#### [DATASET RECORDS]
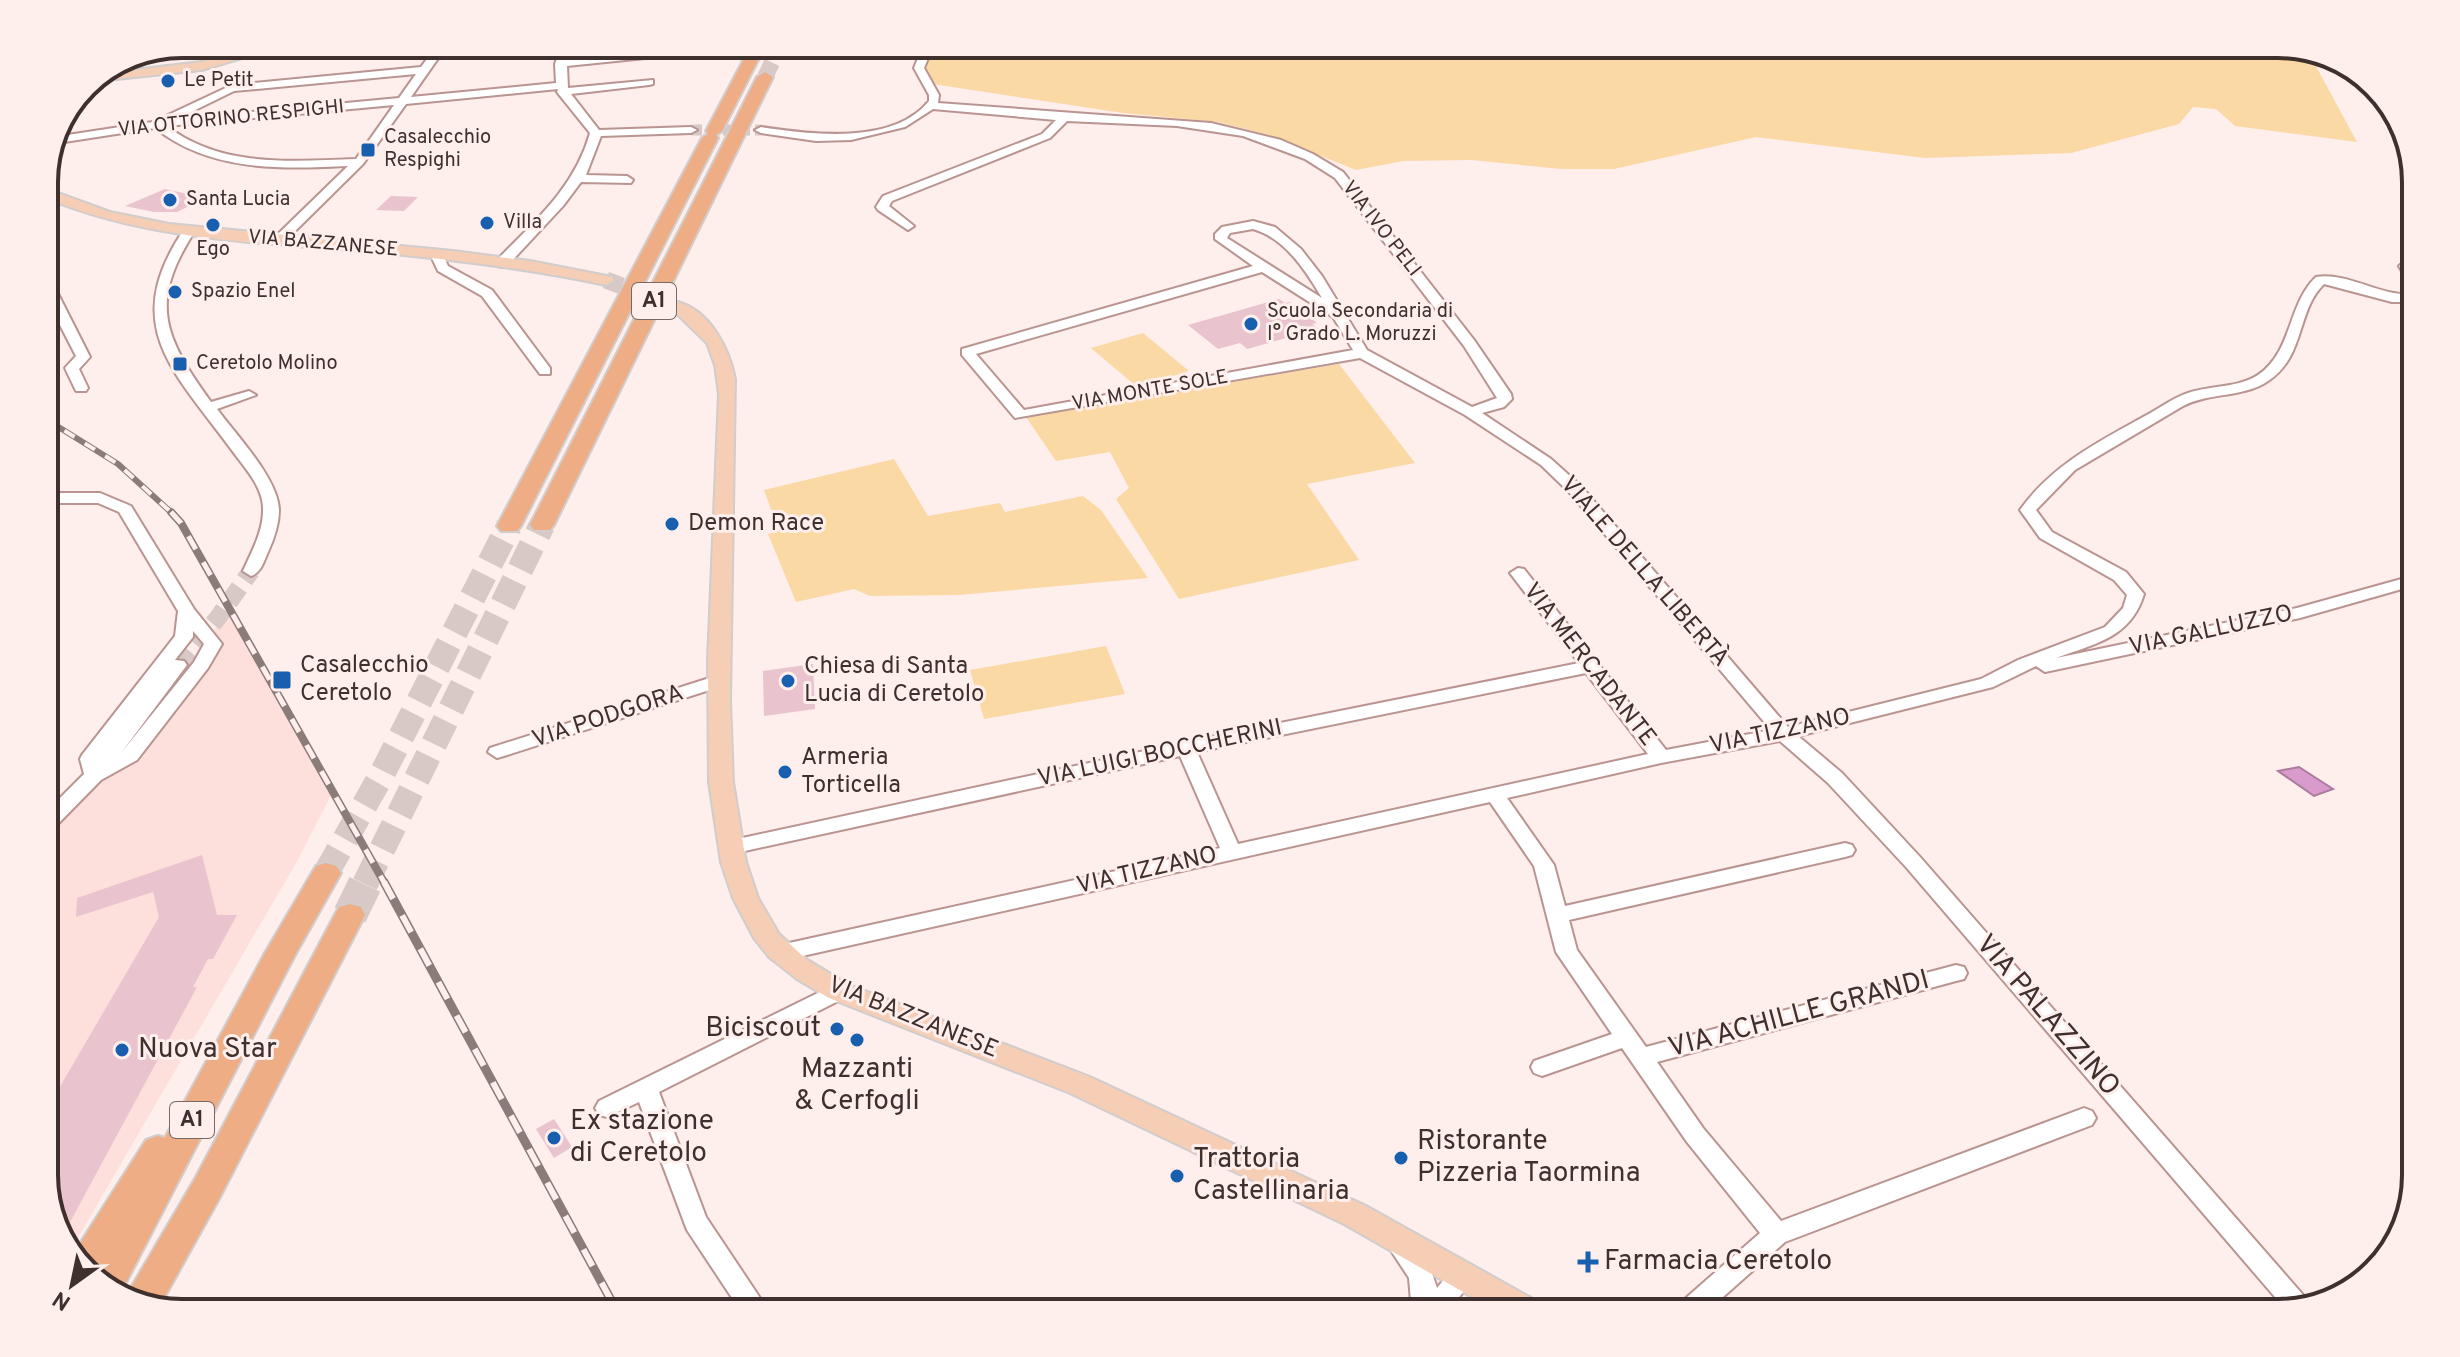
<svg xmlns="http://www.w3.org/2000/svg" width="2460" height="1357" viewBox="0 0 2460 1357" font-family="Overpass,sans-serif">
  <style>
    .built { fill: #fde0dc }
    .green { fill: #fad9a5 }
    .water { fill: #d89bcc; stroke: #aa7b9d; stroke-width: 2 }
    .building { fill: #e9c3cd }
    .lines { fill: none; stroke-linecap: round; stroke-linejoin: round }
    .minor-tunnel-far1 { stroke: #d8c8c6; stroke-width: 11; stroke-dasharray: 11 5; stroke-linecap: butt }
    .minor-tunnel { stroke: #d8c8c6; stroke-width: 18; stroke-dasharray: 18 9; stroke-linecap: butt }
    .major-tunnel { stroke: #d8c8c6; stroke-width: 17; stroke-dasharray: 17 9; stroke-linecap: butt }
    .highway-tunnel-far2 { stroke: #d8c8c6; stroke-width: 16; stroke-dasharray: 16 8; stroke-linecap: butt }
    .highway-tunnel-far1 { stroke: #d8c8c6; stroke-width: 26; stroke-dasharray: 26 13; stroke-linecap: butt }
    .highway-tunnel { stroke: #d8c8c6; stroke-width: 34; stroke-dasharray: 34 17; stroke-linecap: butt }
    .minor-casing { stroke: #b99490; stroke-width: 4 }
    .major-casing { stroke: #d1cdcd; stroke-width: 4 }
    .highway-casing { stroke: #d1cdcd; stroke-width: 4 }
    .minor { fill: #fff; fill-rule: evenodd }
    .major { fill: #f5ceb5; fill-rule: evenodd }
    .highway { fill: #eead84; fill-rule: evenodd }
    .rail-far2-casing { stroke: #8b7c7a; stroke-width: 6 }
    .rail-far1-casing { stroke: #8b7c7a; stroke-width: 8 }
    .rail-casing { stroke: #8b7c7a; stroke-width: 9 }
    .rail-far2 { stroke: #feeeec; stroke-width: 4; stroke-dasharray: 12; stroke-linecap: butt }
    .rail-far1 { stroke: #feeeec; stroke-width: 5; stroke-dasharray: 15; stroke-linecap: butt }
    .rail { stroke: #feeeec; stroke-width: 6; stroke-dasharray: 19; stroke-linecap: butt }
    .poi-dot { fill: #185faf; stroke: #feeeec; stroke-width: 3 }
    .labels { text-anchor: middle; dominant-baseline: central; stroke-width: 6; stroke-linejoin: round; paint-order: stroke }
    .far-poi-label { font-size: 20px; fill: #3f302e; stroke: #feeeec; text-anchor: start }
    .far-street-label { font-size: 20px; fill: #3f302e; stroke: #feeeec }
    .shield { fill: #feeeec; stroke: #786967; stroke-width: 2 }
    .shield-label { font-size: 22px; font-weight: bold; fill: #3f302e }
    .poi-label { font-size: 24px; fill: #3f302e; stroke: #feeeec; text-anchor: start }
    .street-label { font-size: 24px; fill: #3f302e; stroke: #feeeec }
    .near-street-label { font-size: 28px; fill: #3f302e; stroke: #feeeec }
    .near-poi-label { font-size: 28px; fill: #3f302e; stroke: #feeeec; text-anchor: start }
    .rim { fill: none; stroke: #3f302e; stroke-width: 4 }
  </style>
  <rect width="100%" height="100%" fill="#feeeec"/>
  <!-- built -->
  <path class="built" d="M231 607 331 795 300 856 69 1253 44 1183V825L137 733Z"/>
  <!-- green -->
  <g class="green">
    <path d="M930 44H2278L2302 51 2311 57 2357 142 2235 126 2216 109 2193 107 2179 124 2071 153 1925 158 1756 137 1614 169H1560L1472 160 1403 161 1356 170 1269 135 1218 122 1123 113 926 83 919 69Z"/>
    <path d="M1143 333 1189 371 1137 387 1091 348Z"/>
    <path d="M1339 364 1415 463 1307 484 1359 560 1179 599 1116 499 1129 488 1110 452 1056 461 1026 417Z"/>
    <path d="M894 459 928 516 1000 503 1005 512 1083 496 1101 510 1148 578 959 595 870 596 854 589 796 602 768 534 779 531 764 490Z"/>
    <path d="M1106 646 1125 694 984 719 970 670Z"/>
  </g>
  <!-- water -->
  <path class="water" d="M2299 767 2333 789 2314 796 2278 771Z"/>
  <!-- building -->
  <g class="building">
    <path d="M165 189 206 198 177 212H154L125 206Z"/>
    <path d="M391 196 418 197 404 211 376 210Z"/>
    <path d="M1279 299 1285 303 1290 302 1317 323 1312 324 1319 329 1247 349 1240 343 1218 349 1188 325Z"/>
    <path d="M813 664 815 709 764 716 763 671Z"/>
    <path d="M202 855 217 915H237L213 959H208L193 987H197L62 1237 44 1183V1114L159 917 153 892 76 917 77 898Z"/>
    <path d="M554 1119 572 1147 554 1158 536 1129Z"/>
  </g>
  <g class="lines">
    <!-- minor-tunnel-far1 -->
    <path class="minor-tunnel-far1" d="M691 130H761"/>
    <!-- minor-tunnel -->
    <path class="minor-tunnel" d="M178 665 217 619 251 571"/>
    <!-- major-tunnel -->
    <path class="major-tunnel" d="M606 280 678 307"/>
    <!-- highway-tunnel-far2 -->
    <path class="highway-tunnel-far2" d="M765 77 781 44"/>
    <!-- highway-tunnel-far1 -->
    <g class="highway-tunnel-far1">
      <path d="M326 873 381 776 509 526"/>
      <path d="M365 884 542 525"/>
    </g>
    <!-- highway-tunnel -->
    <path class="highway-tunnel" d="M350 915 366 882"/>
    <!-- minor casing -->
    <g class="minor-casing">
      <g id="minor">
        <path d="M438 44H448L411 97 556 83 555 64 562 44H572L568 60 688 49 689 51 684 54 567 66 568 88 653 80V84L649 85 571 94 599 130 691 127 697 130 691 133 601 136 586 175 627 176 633 180 631 183 581 182 563 206 507 266 502 267 496 263 497 260C535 221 575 187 590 133L557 92 558 89 406 104 363 164 283 243 279 244 273 240 275 237 348 166C280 169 211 172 155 128L58 143 61 136 166 120V116L232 85 421 67ZM416 74 399 98 177 119 234 91ZM394 105 356 159C291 161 221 168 167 126Z"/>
        <path d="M924 44H934L924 68 939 95 938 103 1211 123 1281 140 1313 154 1343 172 1474 340 1511 394 1512 399 1504 407 1482 413 1551 459 1581 486 1788 727 1981 679 2018 660 2105 627 2123 608 2127 595 2114 580 2040 538 2020 510C2052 465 2098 442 2145 416 2160 408 2173 398 2188 393 2211 385 2238 388 2258 375 2293 351 2287 305 2316 277 2350 272 2381 298 2416 294V302H2392L2324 284C2296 311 2306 356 2268 381 2243 398 2210 392 2183 406L2075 470 2036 510 2052 532 2126 572 2144 594C2131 638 2094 644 2056 658L2297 608 2416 575V585L2300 618 2045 672 2036 666 1993 687 1798 736 1842 773 1920 857 2311 1304 2287 1311 1906 867 1828 783 1780 741 1661 763 1507 798 1554 865 1565 906 1845 843 1852 845 1855 850 1852 855 1845 857 1569 920 1577 950 1646 1047 1956 965 1964 967 1967 973 1964 979 1956 981 1657 1062 1703 1128 1781 1221 2084 1108 2092 1111 2096 1118 2092 1125 1785 1242 1705 1313H1674L1678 1305 1760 1233 1687 1142 1622 1048 1542 1076 1534 1073 1531 1067 1534 1061 1612 1034 1556 952 1534 866 1490 802 780 961 772 959 769 953 772 947 780 945 1220 848 1180 756 731 854 724 852 721 847 724 842 1186 742 1579 663 1510 573 1518 568 1524 569 1666 750 1771 730 1569 492 1541 465 1465 415 1360 358 1015 418 962 355V349L1253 266 1215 239V234L1222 227 1253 221 1275 227 1301 249 1322 276 1367 350 1472 407 1497 398 1464 346 1335 178 1305 159 1243 136 1177 126 1067 121 1050 138 892 201 889 206 914 226 908 230 878 210 876 207 883 196 1042 134 1056 120 933 109 905 127 851 140 816 141 761 133 755 130 761 127C810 134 893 146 929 101V95L914 68ZM1253 229C1285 238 1306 271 1322 298L1227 238 1230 233ZM1262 272 1333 317 1353 350 1024 410 976 354ZM1586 673 1648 754 1238 844 1197 752Z"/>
        <path d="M185 228 195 231C148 303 164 337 211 402L249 391 256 395 217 409C235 434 278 478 279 510 279 524 274 539 268 552 264 561 261 573 251 576L243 571C252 551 264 530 263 507 262 485 243 466 231 449 172 369 119 325 185 228Z"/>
        <path d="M2416 251V263L2412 267 2416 273V288L2411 287 2399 266Z"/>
        <path d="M437 252 442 253 448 266 492 290 550 368V374H540L482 296 438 271 431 256Z"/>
        <path d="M44 276 51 280 90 357 79 369 88 388 86 391H76L65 368 76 356 44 294Z"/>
        <path d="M44 493H100L131 506 194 609 222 644 208 668 137 760 101 780 51 831 44 833V814L84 774 80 759 82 755 175 636 178 611 119 512 98 503H44ZM193 631 204 644 194 662 121 753 187 665 184 661 175 660 193 637Z"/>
        <path d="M719 675 728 681 725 685 504 756 497 758 488 752 490 748Z"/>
        <path d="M838 983 846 985 849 991 846 997 659 1092 706 1217 766 1307 763 1313H742L687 1230 639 1102 607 1117 599 1115 595 1108 599 1101Z"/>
        <path d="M1402 1238C1421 1245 1431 1269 1437 1288L1455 1266 1464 1263 1473 1266 1477 1274 1447 1313H1412L1409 1278 1390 1249 1393 1241Z"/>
        <path d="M1504 1287 1513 1290 1517 1298 1513 1306 1495 1313H1452L1456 1305Z"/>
      </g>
    </g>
    <!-- major casing -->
    <g class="major-casing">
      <g id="major">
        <path d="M268 44H288L202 70 88 82 100 74 201 62Z"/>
        <path d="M44 188 110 212 169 224 453 251 530 261 612 277 614 280 606 285C521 267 434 257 348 250 245 242 140 238 44 197Z"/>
        <path d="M678 302C710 311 729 348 735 379L730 700 733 782 746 862 758 898 779 934 806 959 847 984 1090 1077 1366 1206 1540 1303 1545 1313H1500L1344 1224 1070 1093 829 998 797 979 769 957 754 938 733 898 721 862 709 782 708 661 719 394 715 365 707 343 670 307Z"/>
      </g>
    </g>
    <!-- highway casing -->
    <g class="highway-casing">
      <g id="highway">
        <path d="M752 44H766L722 131 716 135 718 138 521 526 517 531H501L497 526 702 138 708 134 706 131Z"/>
        <path d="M765 72 773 77 554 525 550 530H534L530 525 757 77Z"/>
        <path d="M326 863 336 866 341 873 295 955 119 1296 113 1295 72 1256 146 1140 158 1136 165 1138 265 953 316 866Z"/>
        <path d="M350 904 361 907 365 915 220 1197 159 1307 125 1298 196 1177 339 907Z"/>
      </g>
    </g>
    <!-- minor -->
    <use href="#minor" class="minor"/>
    <!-- major -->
    <use href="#major" class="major"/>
    <!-- highway -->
    <use href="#highway" class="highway"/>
    <!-- rail-far2 casing -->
    <g class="rail-far2-casing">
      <path id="rail-far2" d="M44 418 118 464 173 514"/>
    </g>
    <!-- rail-far1 casing -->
    <g class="rail-far1-casing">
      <path id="rail-far1" d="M171 512 181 523 385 884"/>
    </g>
    <!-- rail casing -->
    <g class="rail-casing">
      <path id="rail" d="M384 882 618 1313"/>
    </g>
    <!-- rail-far2 -->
    <use href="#rail-far2" class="rail-far2"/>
    <!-- rail-far1 -->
    <use href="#rail-far1" class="rail-far1"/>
    <!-- rail -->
    <use href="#rail" class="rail"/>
  </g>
  <!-- markers -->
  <g class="poi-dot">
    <circle cx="168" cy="81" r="8"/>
    <rect x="360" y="142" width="16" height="16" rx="4"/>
    <circle cx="170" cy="200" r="8"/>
    <circle cx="487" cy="223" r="8"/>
    <circle cx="213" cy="225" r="8"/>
    <circle cx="175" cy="292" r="8"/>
    <circle cx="1251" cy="324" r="8"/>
    <rect x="172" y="356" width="16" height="16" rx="4"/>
    <circle cx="672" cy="524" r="8"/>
    <rect x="272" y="670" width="20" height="20" rx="4"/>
    <circle cx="788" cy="681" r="8"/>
    <circle cx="785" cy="772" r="8"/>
    <circle cx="837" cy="1029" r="8"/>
    <circle cx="857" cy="1040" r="8"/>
    <circle cx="122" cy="1050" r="8"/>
    <circle cx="554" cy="1138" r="8"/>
    <circle cx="1401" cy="1158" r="8"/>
    <circle cx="1177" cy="1176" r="8"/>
    <path d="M1584 1250h8v8h8v8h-8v8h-8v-8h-8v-8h8z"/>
  </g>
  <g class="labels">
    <!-- far-poi labels -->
    <g class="far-poi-label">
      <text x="184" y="81">Le Petit</text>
      <text x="384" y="138">Casalecchio<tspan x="384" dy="23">Respighi</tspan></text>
      <text x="186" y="200">Santa Lucia</text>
      <text x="503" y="223">Villa</text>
      <text x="213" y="250" text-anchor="middle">Ego</text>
      <text x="191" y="292">Spazio Enel</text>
      <text x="1267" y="312">Scuola Secondaria di<tspan x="1267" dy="23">I° Grado L. Moruzzi</tspan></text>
      <text x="196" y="364">Ceretolo Molino</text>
    </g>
    <!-- far-street labels -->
    <g class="far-street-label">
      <text transform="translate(231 119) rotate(-6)">VIA OTTORINO RESPIGHI</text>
      <text transform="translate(1381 229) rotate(52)">VIA IVO PELI</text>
      <text transform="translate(323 244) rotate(5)">VIA BAZZANESE</text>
      <text transform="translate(1150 391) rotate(-10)">VIA MONTE SOLE</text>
    </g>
    <!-- shield labels -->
    <g class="shield">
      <rect x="632" y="283" width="44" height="36" rx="6"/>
      <rect x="170" y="1102" width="44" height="36" rx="6"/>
    </g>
    <g class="shield-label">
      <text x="654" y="301">A1</text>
      <text x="192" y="1120">A1</text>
    </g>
    <!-- poi labels -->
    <g class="poi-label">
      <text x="688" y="524">Demon Race</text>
      <text x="300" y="666">Casalecchio<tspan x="300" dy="28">Ceretolo</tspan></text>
      <text x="804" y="667">Chiesa di Santa<tspan x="804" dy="28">Lucia di Ceretolo</tspan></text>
      <text x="801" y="758">Armeria<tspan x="801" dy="28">Torticella</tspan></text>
    </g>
    <!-- street labels -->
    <g class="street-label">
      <text transform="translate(1644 572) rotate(49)">VIALE DELLA LIBERTÀ</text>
      <text transform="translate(2211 631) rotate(-12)">VIA GALLUZZO</text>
      <text transform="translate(1589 665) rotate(52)">VIA MERCADANTE</text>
      <text transform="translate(608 717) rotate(-18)">VIA PODGORA</text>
      <text transform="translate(1780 732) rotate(-12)">VIA TIZZANO</text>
      <text transform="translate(1160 754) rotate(-12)">VIA LUIGI BOCCHERINI</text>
      <text transform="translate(1147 871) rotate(-13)">VIA TIZZANO</text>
      <text transform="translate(913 1018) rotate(22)">VIA BAZZANESE</text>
    </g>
    <!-- near-street labels -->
    <g class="near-street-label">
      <text transform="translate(1799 1015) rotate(-15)">VIA ACHILLE GRANDI</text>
      <text transform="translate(2047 1016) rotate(49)">VIA PALAZZINO</text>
    </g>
    <!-- near-poi labels -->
    <g class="near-poi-label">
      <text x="821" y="1029" text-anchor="end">Biciscout</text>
      <text x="138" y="1050">Nuova Star</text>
      <text x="857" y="1070" text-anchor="middle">Mazzanti<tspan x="857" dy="32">&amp; Cerfogli</tspan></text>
      <text x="570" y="1122">Ex stazione<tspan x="570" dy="32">di Ceretolo</tspan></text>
      <text x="1417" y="1142">Ristorante<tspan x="1417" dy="32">Pizzeria Taormina</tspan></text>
      <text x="1193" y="1160">Trattoria<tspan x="1193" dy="32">Castellinaria</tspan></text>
      <text x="1604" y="1262">Farmacia Ceretolo</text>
    </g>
  </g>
  <!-- crop -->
  <path d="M0 0H2460V1357H0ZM182 58H2278A124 124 0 0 1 2402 182V1175A124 124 0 0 1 2278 1299H182A124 124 0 0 1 58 1175V182A124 124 0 0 1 182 58Z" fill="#feeeec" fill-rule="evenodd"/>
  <path class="rim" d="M182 58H2278A124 124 0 0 1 2402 182V1175A124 124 0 0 1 2278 1299H182A124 124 0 0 1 58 1175V182A124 124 0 0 1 182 58Z"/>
  <!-- north arrow -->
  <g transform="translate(72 1285) rotate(213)" stroke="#feeeec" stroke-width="6" paint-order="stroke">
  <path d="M0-6L14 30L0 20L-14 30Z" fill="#3f302e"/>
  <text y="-12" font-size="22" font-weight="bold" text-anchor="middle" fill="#3f302e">N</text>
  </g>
</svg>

#### [PROBLEM TO SOLVE]
If a line in the entries contains "lines", copy it.

#### [ANSWER AREA]
    .lines { fill: none; stroke-linecap: round; stroke-linejoin: round }
  <g class="lines">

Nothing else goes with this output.